The detection strategy for NAT enzymes by flow cytometry is described in Fig. 1A. The results showed high levels of NAT2 in total lymphocytes in T2D patients compared to control subjects (p = 0.0088). Protein expression in T lymphocytes (CD3+) was evaluated, and T2D patients had higher levels of double positive cells for CD3+NAT2+ compared to the control group (p = 0.0086) (Fig. 1B). The analysis of median fluorescence intensity (MFI) in T lymphocytes showed higher levels of NAT2 in T2D patients compared to the control group (p = 0.0110) (Fig. 1C). NAT1 tended to increase in T2D patients, while SIRT1 showed similar levels in both groups. Therefore, no significant differences were found in the expression of NAT1 and SIRT1 between T2D patients and the control group. Furthermore, it was observed that patients who had higher levels of CD3+NAT2+ cells also had the highest levels of CD3+SIRT1+ cells (r = 0.6314, p = 0.0066, data not shown).
Fig. 1.
Expression of NAT1 or NAT2 in CD3+ T lymphocytes in the control group and T2D patients by flow cytometry. (A) Experimental strategy used to determine the expression of double positive cells. (B) NAT1, NAT2, and SIRT1 expression in CD3+ T lymphocytes (p = 0.0086 by the Wilcoxon Test). (C) Mean Fluorescence Intensity of NAT1, NAT2, and SIRT1 in CD3+ T lymphocytes (p = 0.0110 by the Wilcoxon Test). *p < 0.05, **p < 0.01. Boxes show interquartile ranges, and bars represent the highest and lowest values.
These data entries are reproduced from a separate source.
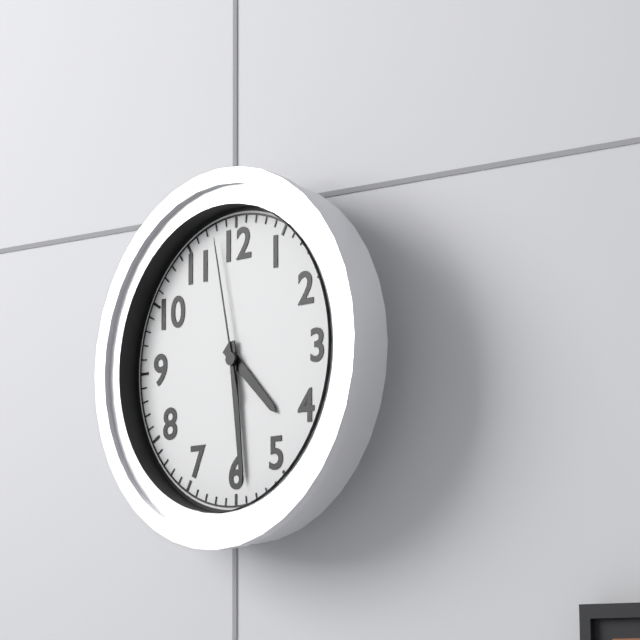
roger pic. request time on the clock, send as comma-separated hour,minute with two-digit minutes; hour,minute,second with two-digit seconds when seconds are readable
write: 4,29,58
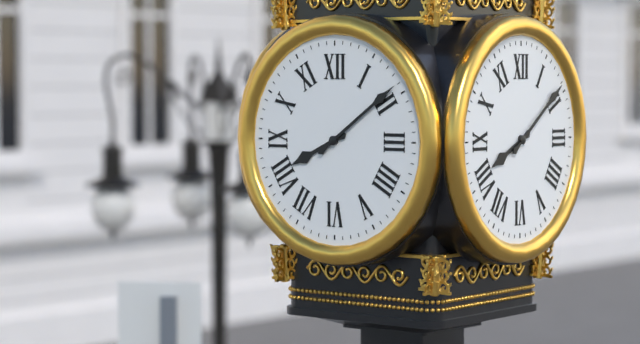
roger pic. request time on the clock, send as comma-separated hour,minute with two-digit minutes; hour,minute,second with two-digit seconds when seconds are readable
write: 8,09
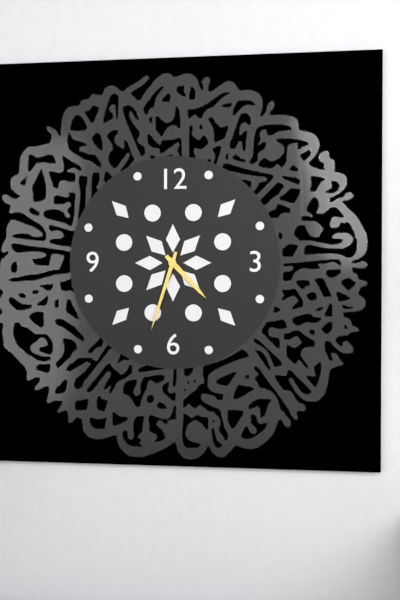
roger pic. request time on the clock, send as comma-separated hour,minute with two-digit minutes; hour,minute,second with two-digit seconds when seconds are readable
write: 4,33
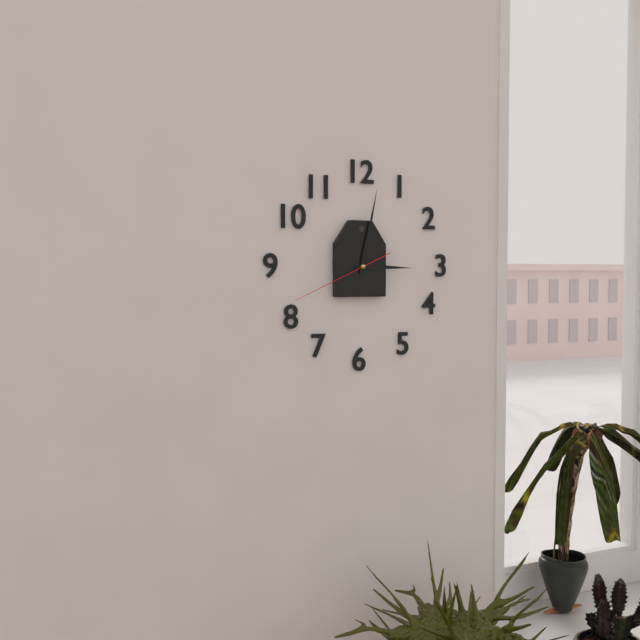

3.3. In situ enzymatic activity of NAT1 and NAT2 in mononuclear cell cultures
A substrate-specific metabolic activity assay was performed by HPLC analysis to determine the enzymatic activity of NAT1 and NAT2 (Supplementary Fig. 1). The NAT1 enzymatic activity in PBMC showed a wide variability in both groups, which did not allow for finding significant differences. On the other hand, the enzymatic activity of NAT2 was lower in T2D patients compared to the control group (p = 0.0054) (Fig. 2A).
Fig. 2.
Enzymatic activity of NAT1 and NAT2. (A) NAT1 and NAT2 (p = 0.0054) (Wilcoxon test). (B) Effect of SIRT1 on NAT1 enzymatic activity. (C) Effect of SIRT1 on NAT2 enzymatic activity (Kruskal-Wallis test). NAT enzymatic activity is reported as nmol Ac PABA/24h/million cells (NAT1) and nmol Ac INH/24h/million cells (NAT2). The enzymatic activity was normalised by nanomoles of acetylated substrate per million cells over 24 h incubation. *p < 0.05, **p < 0.01, ***p < 0.001, and ****p < 0.0001. Boxes show interquartile ranges, and bars represent the highest and lowest values.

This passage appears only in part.